■ Task description:
Convert the text read from all the entries below into a JSON list of strings with one string per line, leaving out blank lines. Leave the pictures out of the answer.

■ Available data:
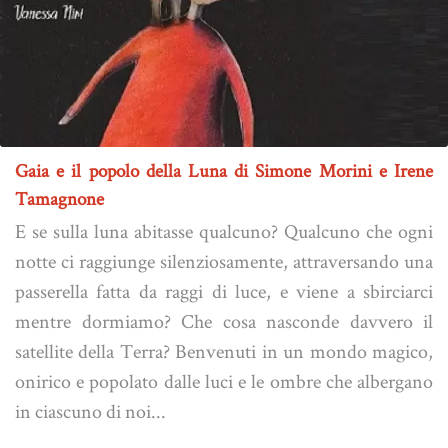
Gaia e il popolo della Luna di Simone Morini e Irene
Tamagnone
E se sulla luna abitasse qualcuno? Qualcuno che ogni
notte ci raggiunge silenziosamente, attraversando una
passerella fatta da raggi di luce, e viene a sbirciarci
mentre dormiamo? Che cosa nasconde davvero il
satellite della Terra? Benvenuti in un mondo magico,
onirico e popolato dalle luci e le ombre che albergano
in ciascuno di noi...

■ Task answer:
[
  "Gaia e il popolo della Luna di Simone Morini e Irene",
  "Tamagnone",
  "E se sulla luna abitasse qualcuno? Qualcuno che ogni",
  "notte ci raggiunge silenziosamente, attraversando una",
  "passerella fatta da raggi di luce, e viene a sbirciarci",
  "mentre dormiamo? Che cosa nasconde davvero il",
  "satellite della Terra? Benvenuti in un mondo magico,",
  "onirico e popolato dalle luci e le ombre che albergano",
  "in ciascuno di noi..."
]